Try it:
Reproduce the listing below line for line, with every word and date unchanged. Leave the pictures out of your answer.

Material for this exercise:
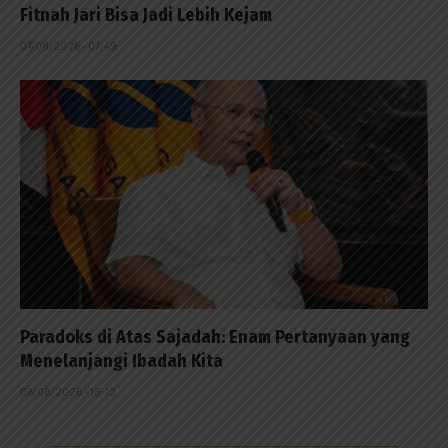
Fitnah Jari Bisa Jadi Lebih Kejam
07/08/2026 - 07:49
Paradoks di Atas Sajadah: Enam Pertanyaan yang
Menelanjangi Ibadah Kita
06/08/2026 - 18:12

Final answer:
Fitnah Jari Bisa Jadi Lebih Kejam
07/08/2026 - 07:49
Paradoks di Atas Sajadah: Enam Pertanyaan yang
Menelanjangi Ibadah Kita
06/08/2026 - 18:12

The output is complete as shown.